In a statement accompanying its lawsuit issued in early June, it said that GMO labeling would erroneously imply to consumers that there is something wrong with foods made from GM crops, adding: “Act 120 imposes burdensome new speech requirements – and restrictions – that will affect, by Vermont’s count, eight out of every ten foods at the grocery store. Yet Vermont has effectively conceded this law has no basis in health, safety, or science.”
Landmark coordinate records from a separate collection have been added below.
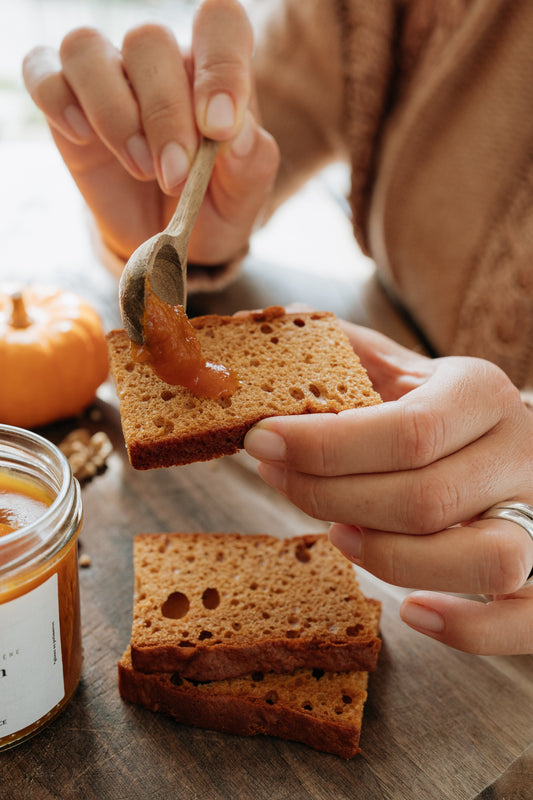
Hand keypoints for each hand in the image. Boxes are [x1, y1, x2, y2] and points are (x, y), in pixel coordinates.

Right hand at [22, 0, 278, 266]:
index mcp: (212, 72)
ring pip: (87, 48)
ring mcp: (108, 78)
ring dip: (113, 111)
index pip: (219, 25)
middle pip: (148, 41)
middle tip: (176, 176)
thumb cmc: (212, 206)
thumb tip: (238, 133)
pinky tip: (83, 138)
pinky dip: (57, 99)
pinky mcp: (66, 103)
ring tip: (141, 168)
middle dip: (164, 113)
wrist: (170, 242)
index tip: (218, 127)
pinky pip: (44, 72)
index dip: (220, 65)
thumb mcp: (243, 196)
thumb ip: (251, 162)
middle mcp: (159, 64)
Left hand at [244, 320, 532, 655]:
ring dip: (394, 559)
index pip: (406, 430)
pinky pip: (522, 621)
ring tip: (338, 536)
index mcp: (482, 395)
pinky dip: (466, 628)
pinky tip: (412, 611)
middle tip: (277, 481)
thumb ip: (351, 354)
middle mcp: (521, 454)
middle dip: (332, 497)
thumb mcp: (409, 374)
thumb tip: (273, 323)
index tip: (260, 441)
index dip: (324, 446)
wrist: (526, 449)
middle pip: (427, 498)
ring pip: (483, 559)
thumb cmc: (450, 416)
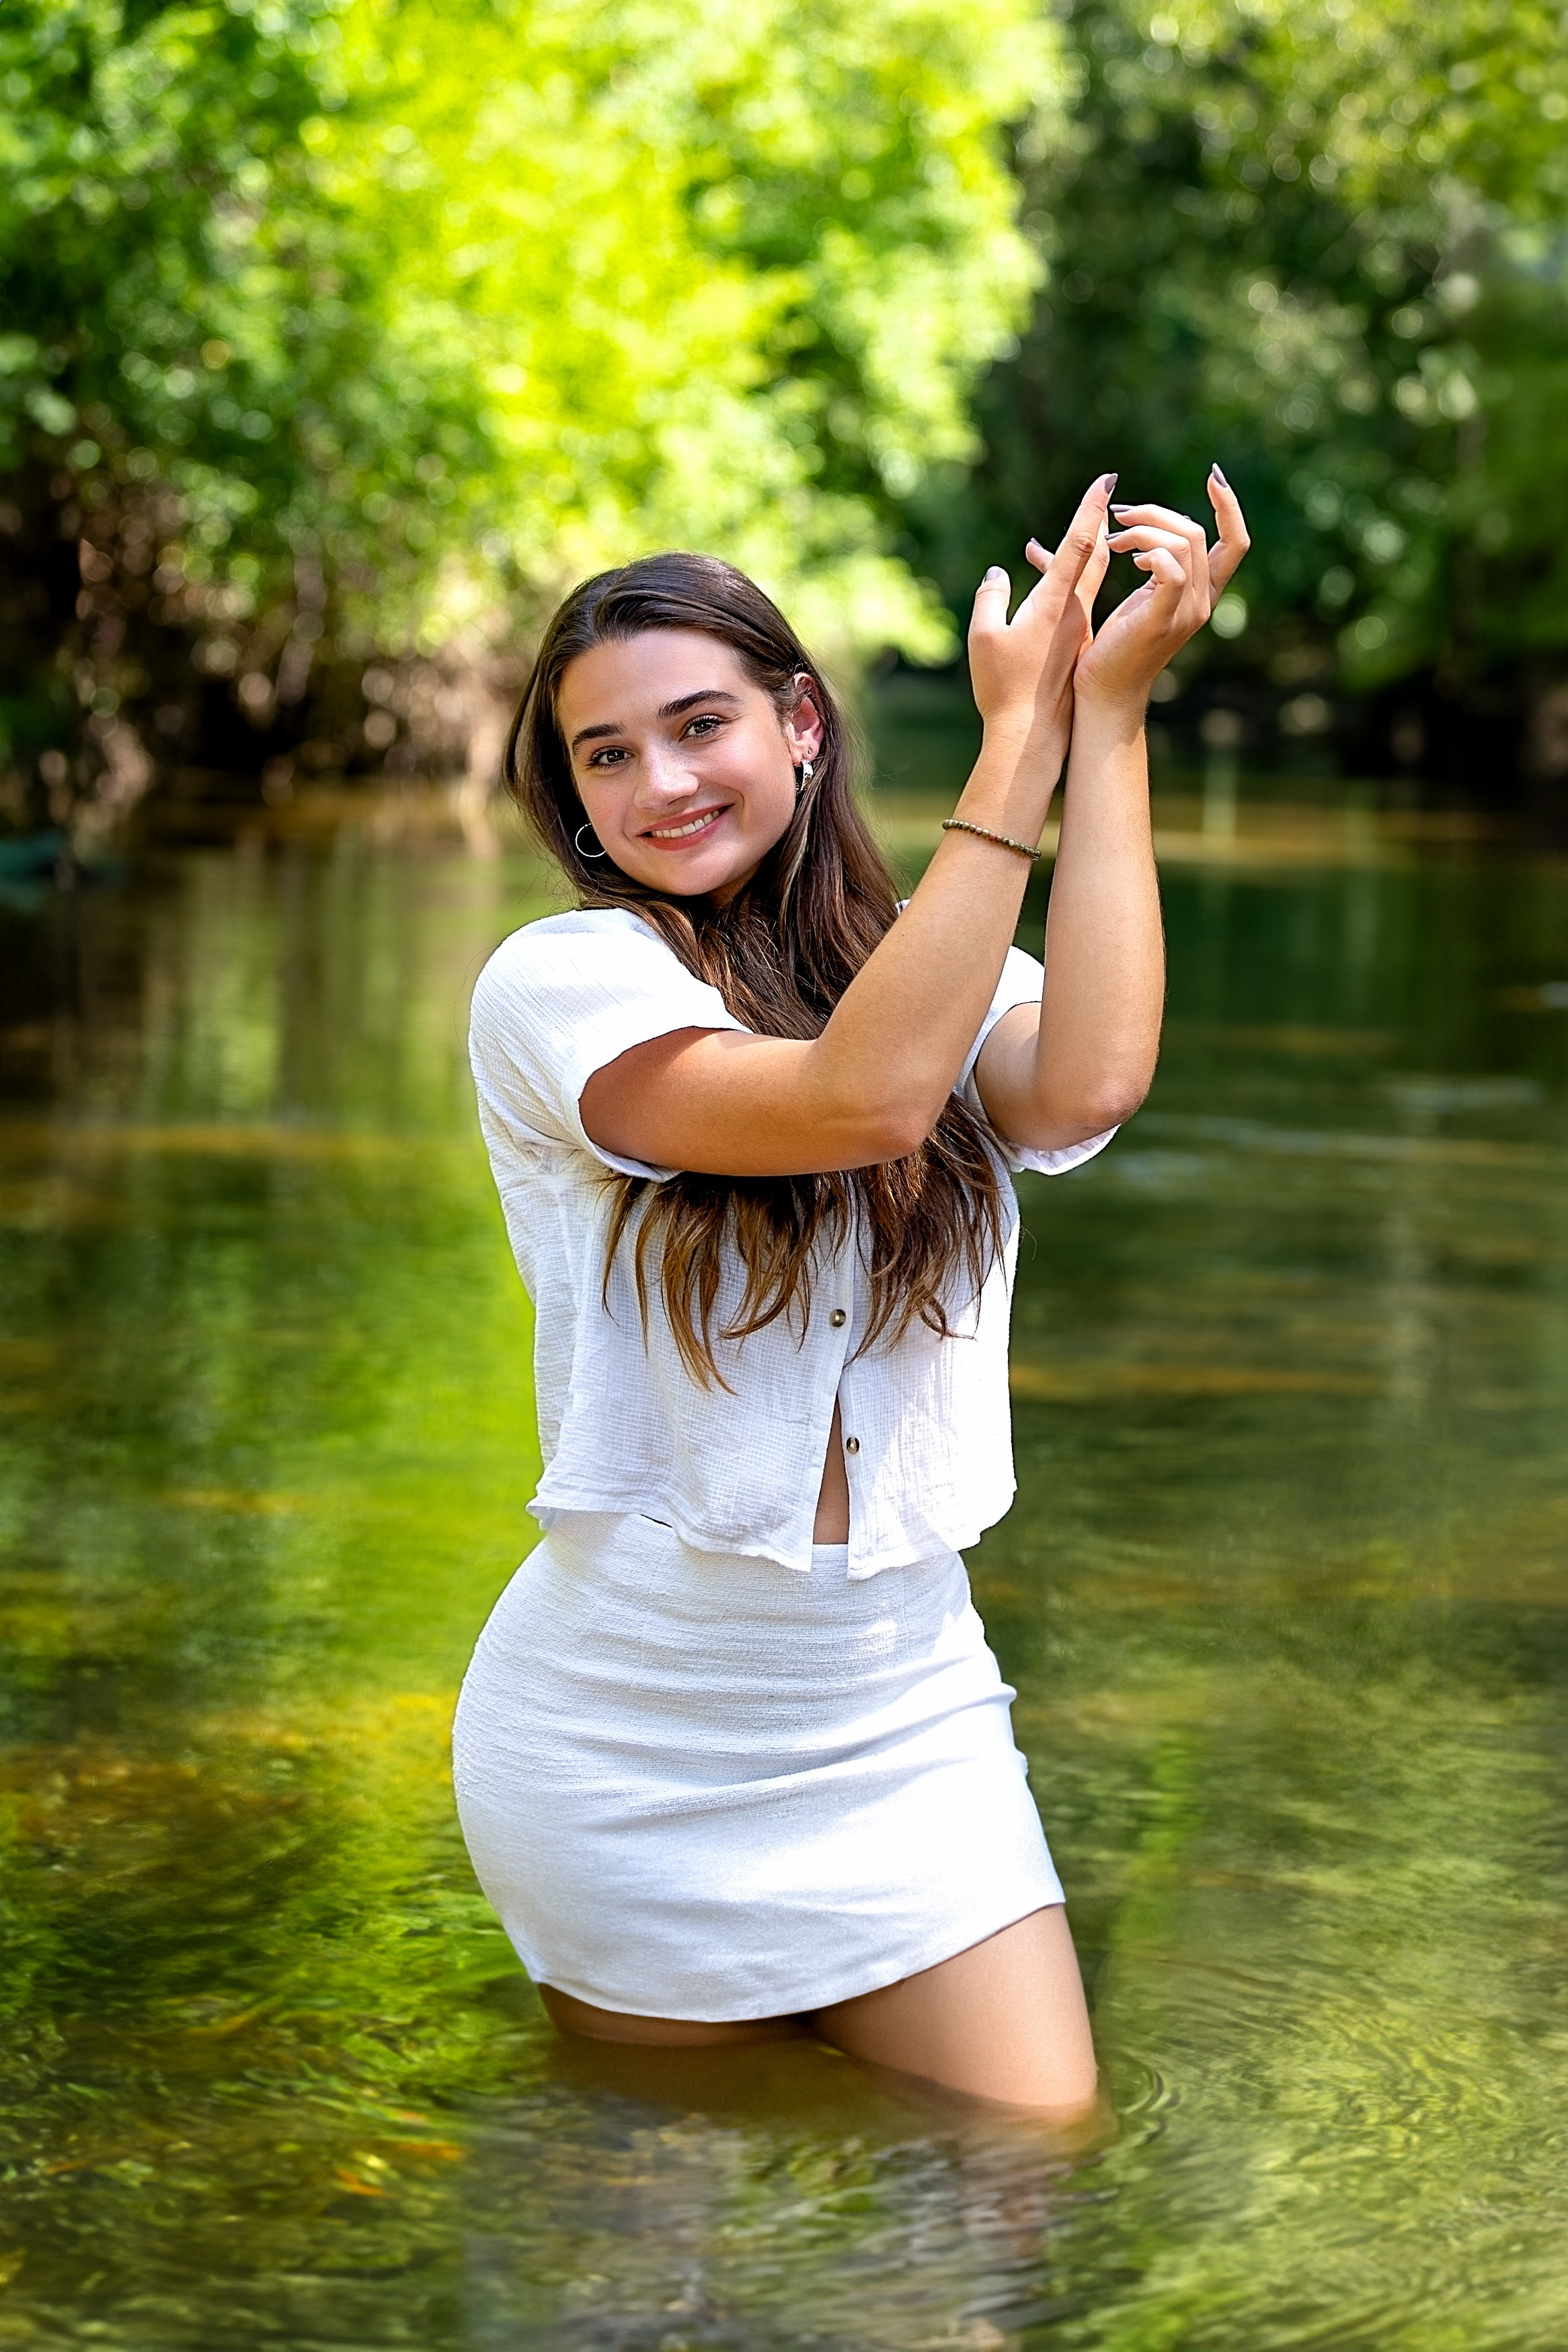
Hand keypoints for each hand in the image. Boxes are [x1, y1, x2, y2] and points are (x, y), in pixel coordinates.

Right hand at [968, 474, 1116, 741]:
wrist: (1031, 736)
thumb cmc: (1004, 688)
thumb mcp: (985, 637)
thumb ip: (990, 598)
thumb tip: (998, 575)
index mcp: (1056, 603)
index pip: (1081, 545)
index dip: (1092, 510)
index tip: (1108, 480)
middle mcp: (1074, 612)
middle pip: (1090, 557)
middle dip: (1093, 525)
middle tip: (1103, 497)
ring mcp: (1076, 631)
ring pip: (1079, 582)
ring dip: (1068, 558)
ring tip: (1042, 545)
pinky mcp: (1072, 648)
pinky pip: (1071, 605)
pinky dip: (1059, 589)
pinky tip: (1041, 591)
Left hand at [1073, 467, 1250, 710]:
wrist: (1102, 693)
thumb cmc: (1106, 648)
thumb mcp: (1124, 593)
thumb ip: (1120, 558)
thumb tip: (1077, 527)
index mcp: (1200, 593)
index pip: (1236, 542)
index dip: (1230, 506)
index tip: (1212, 476)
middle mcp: (1202, 601)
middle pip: (1198, 532)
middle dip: (1156, 513)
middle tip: (1119, 519)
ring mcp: (1186, 612)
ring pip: (1184, 543)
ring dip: (1144, 530)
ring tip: (1114, 541)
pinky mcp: (1162, 619)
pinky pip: (1171, 569)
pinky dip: (1150, 552)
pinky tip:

According to the Burlington Free Press, Judge Christina Reiss had tough questions for both sides at the hearing, asking attorneys representing the state of Vermont why manufacturers would go to the trouble and expense of determining whether their products have genetically engineered ingredients when they could just "slap on a label" saying they "may" contain GMOs - which arguably only tells consumers something they already know (which is that most soy and corn grown in the US is genetically engineered).
However, she reportedly also told the attorney representing the GMA that whether or not Act 120 was the result of the Legislature caving in to an "ill-informed minority", was irrelevant.
What does Act 120 mandate?
Act 120 does not require meat or milk from animals fed genetically engineered feed to be labeled, and excludes alcohol, processing aids/enzymes, medical foods and foods sold in restaurants.
However, it does includes some of the more controversial clauses in failed Californian GMO labeling initiative Prop 37, including the stipulation that foods containing genetically engineered ingredients cannot be marketed as ‘natural’.
Under the law, firms must declare that foods are: ‘Produced with genetic engineering’ or ‘partially produced with genetic engineering’ or ‘may be produced with genetic engineering’ unless they can prove otherwise.